Hubo un tiempo, que parece ya muy lejano, en el que, debido a la pandemia del covid 19, estábamos confinados en nuestros domicilios, cada día fallecía por su causa el equivalente a un avión lleno de pasajeros y en el que terminaron generalizándose las mascarillas.
Salíamos a las ventanas y balcones a aplaudir a nuestros sanitarios y demás trabajadores de todo tipo de servicios, que mantenían el hilo vital de todos. Al tiempo que tales aplausos y tales diarias presencias en ventanas y balcones constituían un símbolo de vinculación y de pertenencia a una comunidad, a una sociedad.

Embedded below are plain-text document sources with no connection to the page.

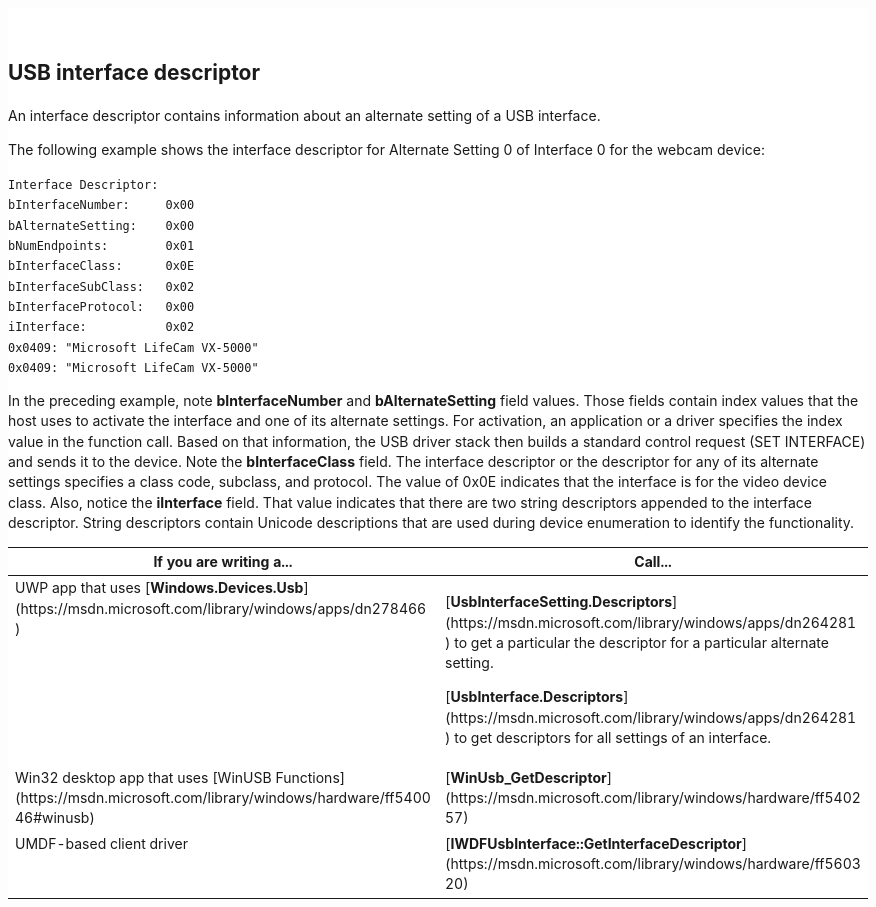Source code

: 

## USB interface descriptor


An interface descriptor contains information about an alternate setting of a USB interface.

The following example shows the interface descriptor for Alternate Setting 0 of Interface 0 for the webcam device:

``` syntax
Interface Descriptor:
bInterfaceNumber:     0x00
bAlternateSetting:    0x00
bNumEndpoints:        0x01
bInterfaceClass:      0x0E
bInterfaceSubClass:   0x02
bInterfaceProtocol:   0x00
iInterface:           0x02
0x0409: "Microsoft LifeCam VX-5000"
0x0409: "Microsoft LifeCam VX-5000"
```

In the preceding example, note **bInterfaceNumber** and **bAlternateSetting** field values. Those fields contain index values that the host uses to activate the interface and one of its alternate settings. For activation, an application or a driver specifies the index value in the function call. Based on that information, the USB driver stack then builds a standard control request (SET INTERFACE) and sends it to the device. Note the **bInterfaceClass** field. The interface descriptor or the descriptor for any of its alternate settings specifies a class code, subclass, and protocol. The value of 0x0E indicates that the interface is for the video device class. Also, notice the **iInterface** field. That value indicates that there are two string descriptors appended to the interface descriptor. String descriptors contain Unicode descriptions that are used during device enumeration to identify the functionality.

<table>
<colgroup>
<col width="50%" />
<col width="50%" />
</colgroup>
<thead>
<tr class="header">
<th>If you are writing a...</th>
<th>Call...</th>
</tr>
</thead>
<tbody>
<tr class="odd">
<td>UWP app that uses [<strong>Windows.Devices.Usb</strong>](https://msdn.microsoft.com/library/windows/apps/dn278466)</td>
<td><p>[<strong>UsbInterfaceSetting.Descriptors</strong>](https://msdn.microsoft.com/library/windows/apps/dn264281) to get a particular the descriptor for a particular alternate setting.</p>
<p>[<strong>UsbInterface.Descriptors</strong>](https://msdn.microsoft.com/library/windows/apps/dn264281) to get descriptors for all settings of an interface.</p></td>
</tr>
<tr class="even">
<td>Win32 desktop app that uses [WinUSB Functions](https://msdn.microsoft.com/library/windows/hardware/ff540046#winusb)</td>
<td>[<strong>WinUsb_GetDescriptor</strong>](https://msdn.microsoft.com/library/windows/hardware/ff540257)</td>
</tr>
<tr class="odd">
<td>UMDF-based client driver</td>
<td>[<strong>IWDFUsbInterface::GetInterfaceDescriptor</strong>](https://msdn.microsoft.com/library/windows/hardware/ff560320)</td>
</tr>
<tr class="even">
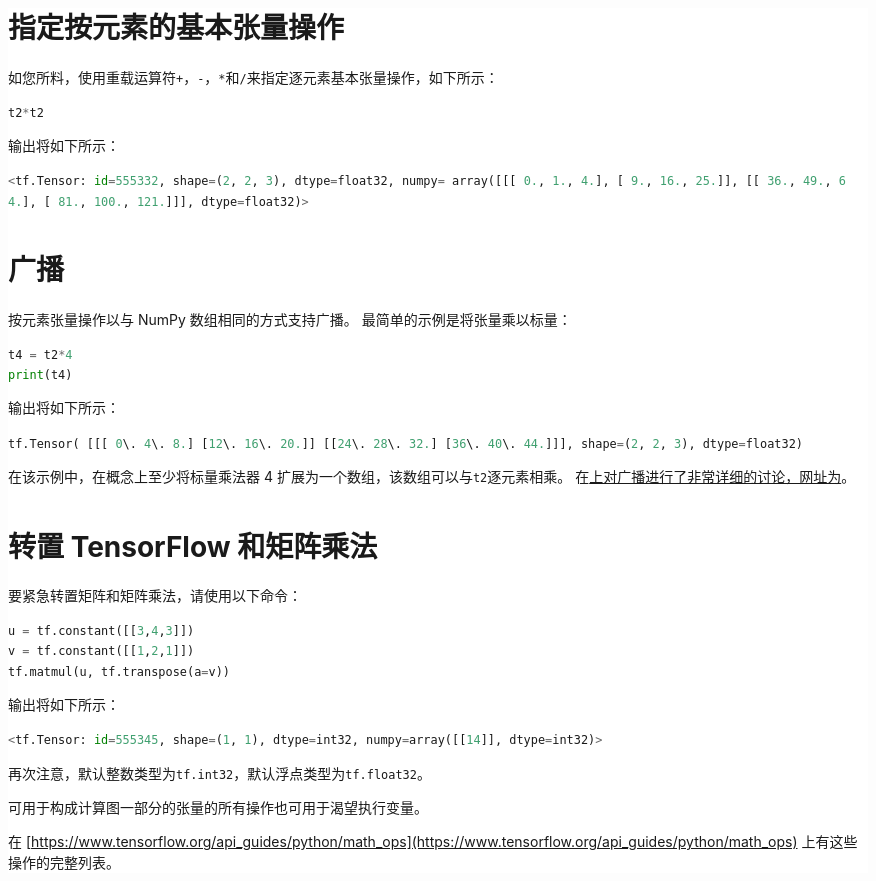 # 指定按元素的基本张量操作

如您所料，使用重载运算符`+`，`-`，`*`和`/`来指定逐元素基本张量操作，如下所示：

```py
t2*t2
```

输出将如下所示：

```py
<tf.Tensor: id=555332, shape=(2, 2, 3), dtype=float32, numpy= array([[[ 0., 1., 4.], [ 9., 16., 25.]], [[ 36., 49., 64.], [ 81., 100., 121.]]], dtype=float32)>
```

# 广播

按元素张量操作以与 NumPy 数组相同的方式支持广播。 最简单的示例是将张量乘以标量：

```py
t4 = t2*4
print(t4)
```

输出将如下所示：

```py
tf.Tensor( [[[ 0\. 4\. 8.] [12\. 16\. 20.]] [[24\. 28\. 32.] [36\. 40\. 44.]]], shape=(2, 2, 3), dtype=float32) 
```

在该示例中，在概念上至少将标量乘法器 4 扩展为一个数组，该数组可以与`t2`逐元素相乘。 在[上对广播进行了非常详细的讨论，网址为](https://docs.scipy.org/doc/numpy/user/basics.broadcasting.html)。

# 转置 TensorFlow 和矩阵乘法

要紧急转置矩阵和矩阵乘法，请使用以下命令：

```py
u = tf.constant([[3,4,3]]) 
v = tf.constant([[1,2,1]])
tf.matmul(u, tf.transpose(a=v))
```

输出将如下所示：

```py
<tf.Tensor: id=555345, shape=(1, 1), dtype=int32, numpy=array([[14]], dtype=int32)>
```

再次注意，默认整数类型为`tf.int32`，默认浮点类型为`tf.float32`。

可用于构成计算图一部分的张量的所有操作也可用于渴望执行变量。

在 [https://www.tensorflow.org/api_guides/python/math_ops](https://www.tensorflow.org/api_guides/python/math_ops) 上有这些操作的完整列表。
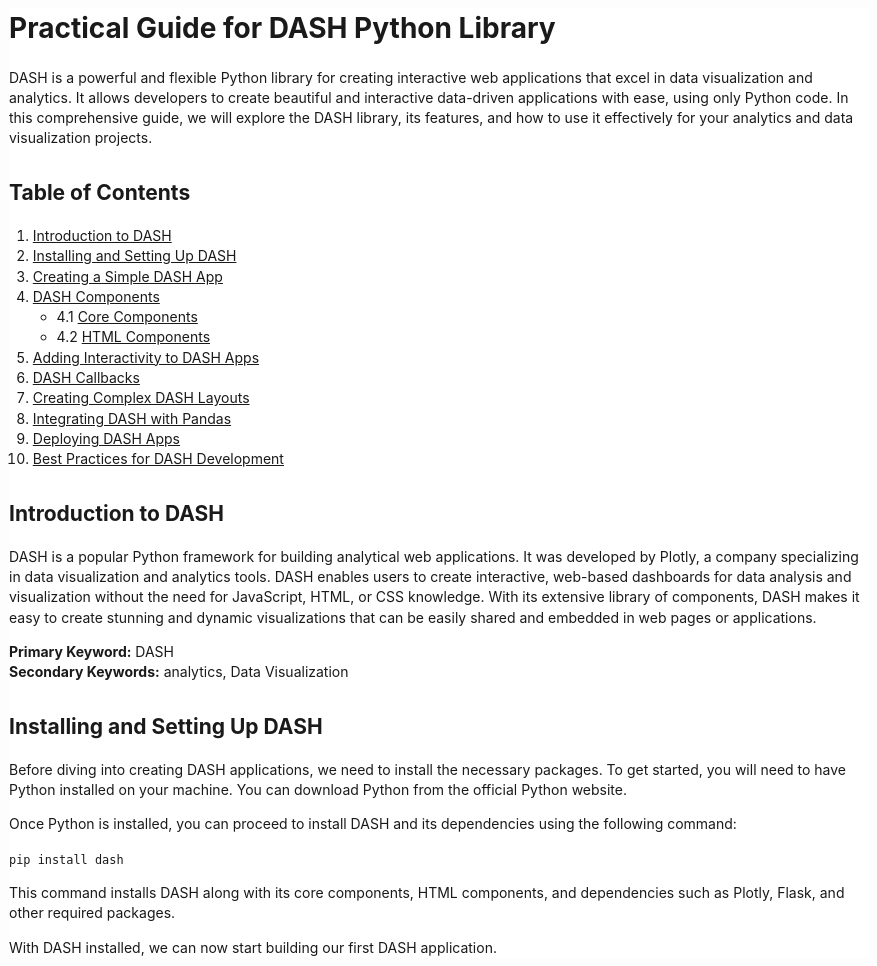 # Practical Guide for DASH Python Library

DASH is a powerful and flexible Python library for creating interactive web applications that excel in data visualization and analytics. It allows developers to create beautiful and interactive data-driven applications with ease, using only Python code. In this comprehensive guide, we will explore the DASH library, its features, and how to use it effectively for your analytics and data visualization projects.

## Table of Contents

1. [Introduction to DASH](#introduction-to-dash)
2. [Installing and Setting Up DASH](#installing-and-setting-up-dash)
3. [Creating a Simple DASH App](#creating-a-simple-dash-app)
4. [DASH Components](#dash-components)
    - 4.1 [Core Components](#core-components)
    - 4.2 [HTML Components](#html-components)
5. [Adding Interactivity to DASH Apps](#adding-interactivity-to-dash-apps)
6. [DASH Callbacks](#dash-callbacks)
7. [Creating Complex DASH Layouts](#creating-complex-dash-layouts)
8. [Integrating DASH with Pandas](#integrating-dash-with-pandas)
9. [Deploying DASH Apps](#deploying-dash-apps)
10. [Best Practices for DASH Development](#best-practices-for-dash-development)

## Introduction to DASH

DASH is a popular Python framework for building analytical web applications. It was developed by Plotly, a company specializing in data visualization and analytics tools. DASH enables users to create interactive, web-based dashboards for data analysis and visualization without the need for JavaScript, HTML, or CSS knowledge. With its extensive library of components, DASH makes it easy to create stunning and dynamic visualizations that can be easily shared and embedded in web pages or applications.

**Primary Keyword:** DASH  
**Secondary Keywords:** analytics, Data Visualization

## Installing and Setting Up DASH

Before diving into creating DASH applications, we need to install the necessary packages. To get started, you will need to have Python installed on your machine. You can download Python from the official Python website.

Once Python is installed, you can proceed to install DASH and its dependencies using the following command:

```
pip install dash
```

This command installs DASH along with its core components, HTML components, and dependencies such as Plotly, Flask, and other required packages.

With DASH installed, we can now start building our first DASH application.
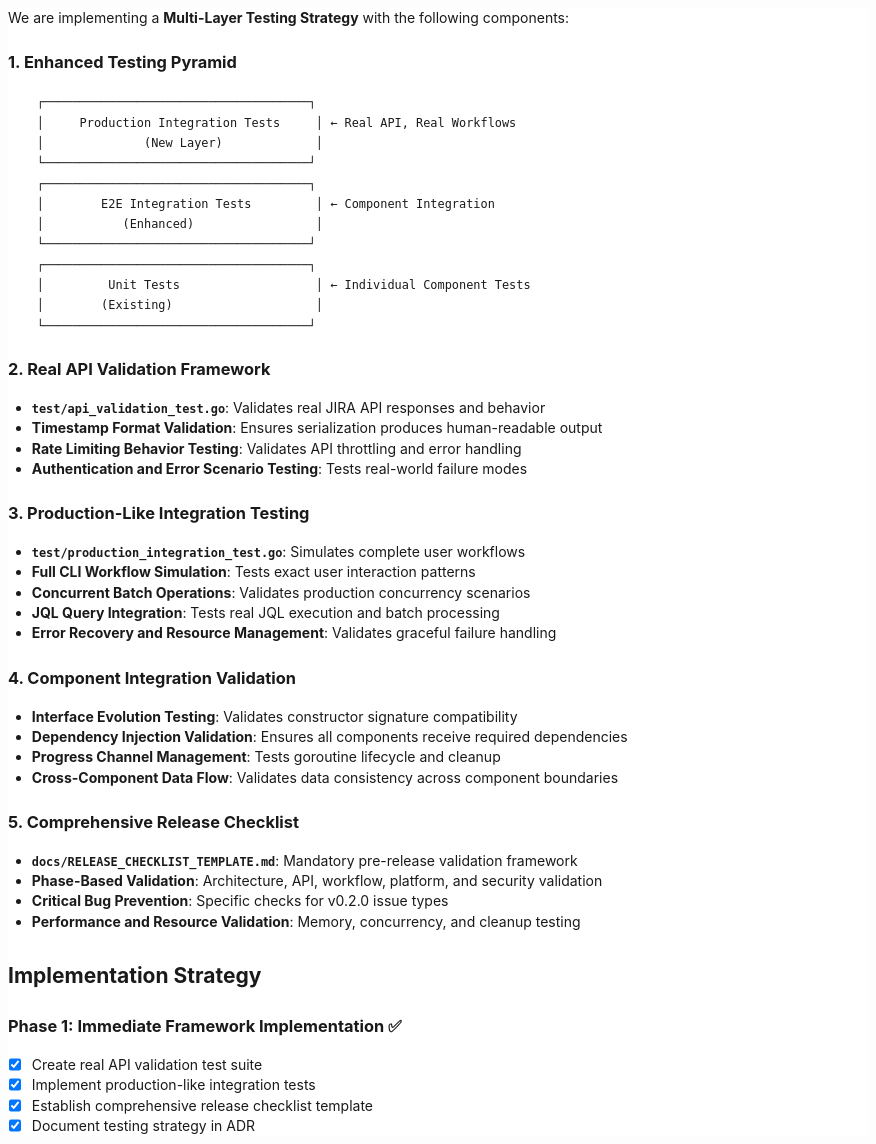 We are implementing a **Multi-Layer Testing Strategy** with the following components:

### 1. Enhanced Testing Pyramid

```
    ┌─────────────────────────────────────┐
    │     Production Integration Tests     │ ← Real API, Real Workflows
    │              (New Layer)             │
    └─────────────────────────────────────┘
    ┌─────────────────────────────────────┐
    │        E2E Integration Tests         │ ← Component Integration
    │           (Enhanced)                 │
    └─────────────────────────────────────┘
    ┌─────────────────────────────────────┐
    │         Unit Tests                   │ ← Individual Component Tests
    │        (Existing)                    │
    └─────────────────────────────────────┘
```

### 2. Real API Validation Framework
- **`test/api_validation_test.go`**: Validates real JIRA API responses and behavior
- **Timestamp Format Validation**: Ensures serialization produces human-readable output
- **Rate Limiting Behavior Testing**: Validates API throttling and error handling
- **Authentication and Error Scenario Testing**: Tests real-world failure modes

### 3. Production-Like Integration Testing
- **`test/production_integration_test.go`**: Simulates complete user workflows
- **Full CLI Workflow Simulation**: Tests exact user interaction patterns
- **Concurrent Batch Operations**: Validates production concurrency scenarios
- **JQL Query Integration**: Tests real JQL execution and batch processing
- **Error Recovery and Resource Management**: Validates graceful failure handling

### 4. Component Integration Validation
- **Interface Evolution Testing**: Validates constructor signature compatibility
- **Dependency Injection Validation**: Ensures all components receive required dependencies
- **Progress Channel Management**: Tests goroutine lifecycle and cleanup
- **Cross-Component Data Flow**: Validates data consistency across component boundaries

### 5. Comprehensive Release Checklist
- **`docs/RELEASE_CHECKLIST_TEMPLATE.md`**: Mandatory pre-release validation framework
- **Phase-Based Validation**: Architecture, API, workflow, platform, and security validation
- **Critical Bug Prevention**: Specific checks for v0.2.0 issue types
- **Performance and Resource Validation**: Memory, concurrency, and cleanup testing

## Implementation Strategy

### Phase 1: Immediate Framework Implementation ✅
- [x] Create real API validation test suite
- [x] Implement production-like integration tests
- [x] Establish comprehensive release checklist template
- [x] Document testing strategy in ADR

Y terminó generalizándose el uso de las mascarillas, como prevención contra los contagios del virus; unas mascarillas que, al principio, escaseaban y con las que se realizaron, en algunos casos, negocios no del todo limpios ni aclarados incluso hasta hoy. Incluso, algunas farmacias comenzaron a cobrarlas a precio de oro, como si fueran artículos para príncipes.
Unas mascarillas que, como ocurre siempre con todo lo humano, además del valor de su utilidad, terminaron adquiriendo el del adorno. Se vio la ocasión de embellecer los rostros con la elegancia del negro, o con los más diversos tipos de estampados, a través de los que, incluso, se transmitían determinados tipos de mensajes.
Las primeras salidas de los domicilios, con trayectos limitados respecto al domicilio de origen y con tiempos también exiguos, constituyeron –lo recordamos bien– manifestaciones de euforia. Se salía de la reclusión y existía la posibilidad de comenzar a ver físicamente a familiares, amigos y vecinos.
Vendrían después las vacunas, con su correspondiente picaresca –algo, por desgracia, ay, tan español, y que no somos capaces de erradicar de entre nuestros vicios– por ver quién se la ponía antes, porque era la vida lo que estaba en juego. En alguna comunidad autónoma, de los primeros de la fila fueron el consejero de sanidad y sus familiares. Ay.
Pero, después, cuando nos tocaba, guardando colas kilométricas, terminaríamos poniéndonos todos las distintas dosis de la vacuna. Creemos que nuestro gobierno –pese al ruido y la furia interesados– lo gestionó, en líneas generales, cabalmente bien. Lo que hoy no se le reconoce por parte de sectores variados. Los intereses de todo tipo han de estar por delante; si no, no seríamos lo que somos.
Y hoy ya el gobierno nos ha eximido, como cierre del ciclo de la pandemia, de llevar las mascarillas incluso en hospitales y farmacias; pese a ser conveniente, por prudencia, llevarla aún en los centros hospitalarios.
Pero vivimos tiempos de otro tipo de mascarillas. Las coaliciones vergonzantes de estos días, con el fin de ocupar el poder al precio que sea, saltándose todas las líneas rojas, primero se enmascaraban, pero, en las fechas en que estamos, ya se realizan sin ningún tipo de pudor.
La salud de nuestra democracia, por lo que se está viendo (proclamas, censuras, puesta en entredicho de determinadas libertades), parece estar en peligro en este tiempo que estamos viviendo.
Seguimos necesitando las mascarillas de la tolerancia, de la convivencia, del respeto por las opciones de los otros, de la moderación en el lenguaje (evitando descalificaciones, insultos, improperios y otros virus), del respeto y afianzamiento de los derechos civiles y sociales ganados…
De lo contrario, iremos para atrás, a ese país triste, cerrado, dogmático, intolerante y en blanco y negro… que ya conocemos y bajo el que pasamos nuestra infancia, adolescencia y juventud.